However, a recent DDoS attack was different.


The Trojan malware used caused one of the largest attacks ever seen. And what’s truly worrying is that it didn’t just capture and use powerful computers as part of the assault. Instead, it used CCTV cameras, routers and a myriad of small, insecure IP appliances. Or things. Hundreds of thousands of internet things.


Things that have embedded, factory-default settings. Things that aren’t usually supervised or maintained but are always connected. Things that don’t even know they have been converted into botnets, yet are being used to undermine other systems.


The implications are enormous. 


As reported in the media recently, ‘In the last two years, the number of internet-of-things devices in the world has surged nearly 70 percent to 6.4 billion, according to Gartner, a research firm. By 2020, the firm forecasts, the internet-of-things population will reach 20.8 billion.’1



While much has been written about IoT and how smart devices in our connected world are going to transform our lives, which they certainly can, this latest attack has thrown into sharp relief the implications of using machines against machines.

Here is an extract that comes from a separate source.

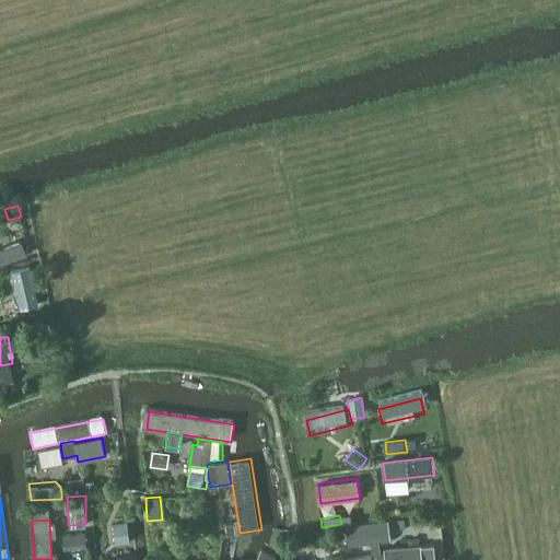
[(388,520),(346,524),(349,546),(371,544),(372,555),(345,558),(345,559),(385,559),(385,553),(381,553),(380,543),(392,540),(388,520)]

I’ll be covering this subject further in a series of short blogs to provide my perspective on this threat and others. I’ll be explaining why this latest attack isn’t just a taste of things to come, it’s happening now. And why there’s a pressing need for the security industry to play its part, and soon, because there is a clear need for a new approach to securing the network. A network that doesn’t have borders, edges or walls, just a colossal number of connected ‘things’.